Search the records for the line with "FOR SALE : 2020 BENTLEY FLYING SPUR W12". Output that line and each line after it, exactly, and stop at the end; omit pictures.

━━━━━ Records for the task ━━━━━

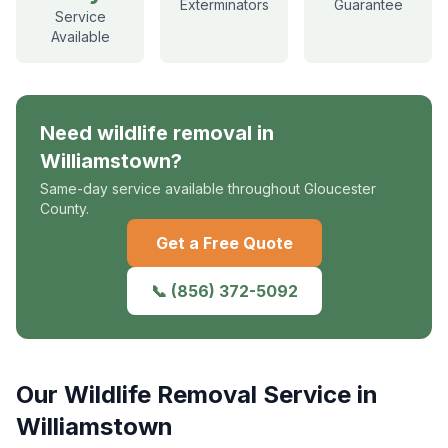
Exterminators
Guarantee
Service
Available
Need
wildlife removal
in
Williamstown
?
Same-day service available throughout Gloucester
County.
Get a Free Quote
📞
(856) 372-5092
Our
Wildlife Removal
Service in
Williamstown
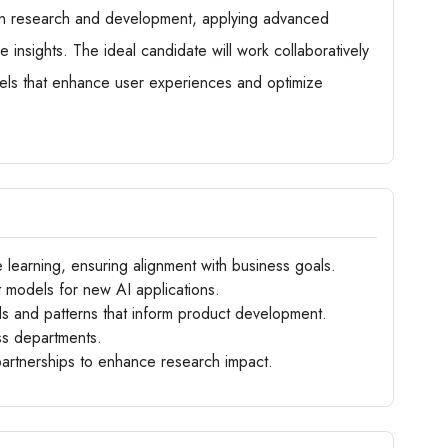
 in research and development, applying advanced
e insights. The ideal candidate will work collaboratively
dels that enhance user experiences and optimize
e learning, ensuring alignment with business goals.
models for new AI applications.
ds and patterns that inform product development.
ss departments.
 partnerships to enhance research impact.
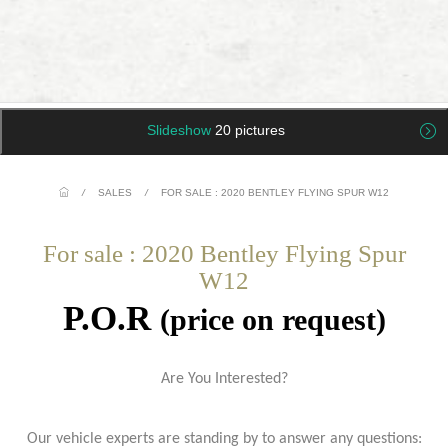
Slideshow
20 pictures
/
SALES
/
FOR SALE : 2020 BENTLEY FLYING SPUR W12
For sale : 2020 Bentley Flying Spur
W12
P.O.R
(price on request)
Are You Interested?
Our vehicle experts are standing by to answer any questions:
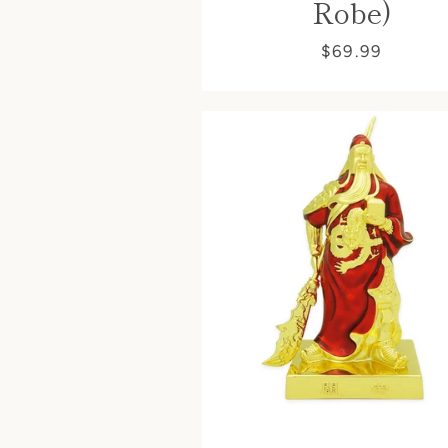
Robe)
$69.99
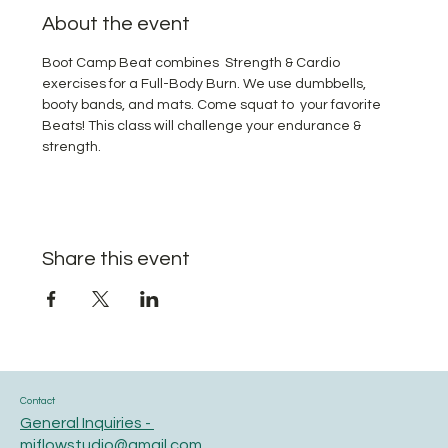
About the event
Boot Camp Beat combines  Strength & Cardio 
exercises for a Full-Body Burn. We use dumbbells, 
booty bands, and mats. Come squat to  your favorite 
Beats! This class will challenge your endurance & 
strength.
Share this event
Contact
General Inquiries -
miflowstudio@gmail.com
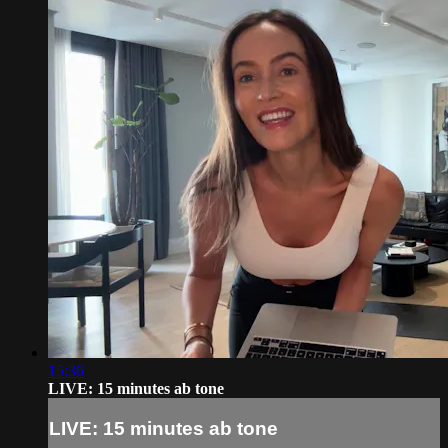
15:36
LIVE: 15 minutes ab tone
LIVE: 15 minutes ab tone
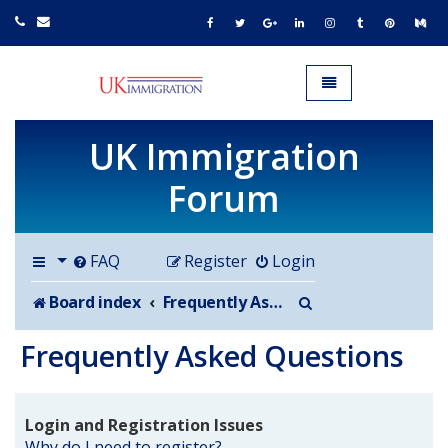
UK IMMIGRATION.org.uk
Toggle navigation
UK Immigration
Forum
FAQ
Register
Login
Search
Board index
Frequently Asked Questions
Frequently Asked Questions
Login and Registration Issues
Why do I need to register?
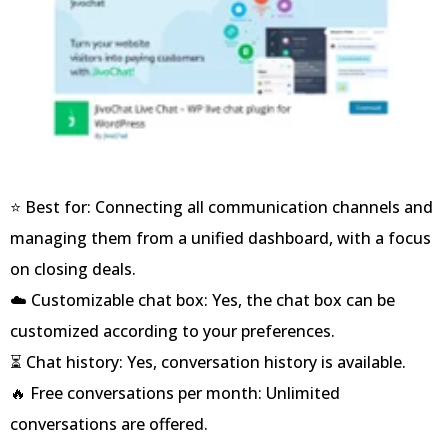
⭐ Best for: Connecting all communication channels and
managing them from a unified dashboard, with a focus
on closing deals.
☁️ Customizable chat box: Yes, the chat box can be
customized according to your preferences.
⏳ Chat history: Yes, conversation history is available.
🔥 Free conversations per month: Unlimited
conversations are offered.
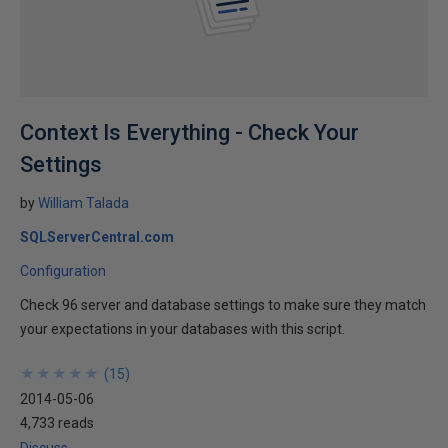
Context Is Everything - Check Your
Settings
by
William Talada
SQLServerCentral.com
Configuration
Check 96 server and database settings to make sure they match
your expectations in your databases with this script.
★
★
★
★
★
★
★
★
★
★
(
15
)
2014-05-06
4,733 reads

━━━━━

*Task answer:*
FOR SALE : 2020 BENTLEY FLYING SPUR W12
For sale : 2020 Bentley Flying Spur
W12
P.O.R
(price on request)
Are You Interested?
Our vehicle experts are standing by to answer any questions:
Robe)
$69.99
About the event
Boot Camp Beat combines  Strength & Cardio 
exercises for a Full-Body Burn. We use dumbbells, 
booty bands, and mats. Come squat to  your favorite 
Beats! This class will challenge your endurance & 
strength.
Share this event
Contact
General Inquiries -
miflowstudio@gmail.com
15:36
LIVE: 15 minutes ab tone
LIVE: 15 minutes ab tone
UK IMMIGRATION.org.uk
Toggle navigation
UK Immigration
Forum
FAQ
Register
Login
Search
Board index
Frequently Asked Questions
Frequently Asked Questions
Login and Registration Issues
Why do I need to register?
⭐ Best for: Connecting all communication channels and
managing them from a unified dashboard, with a focus
on closing deals.
☁️ Customizable chat box: Yes, the chat box can be
customized according to your preferences.
⏳ Chat history: Yes, conversation history is available.
🔥 Free conversations per month: Unlimited
conversations are offered.
Context Is Everything - Check Your
Settings
by
William Talada
SQLServerCentral.com
Configuration
Check 96 server and database settings to make sure they match
your expectations in your databases with this script.
★
★
★
★
★
★
★
★
★
★
(
15
)
2014-05-06
4,733 reads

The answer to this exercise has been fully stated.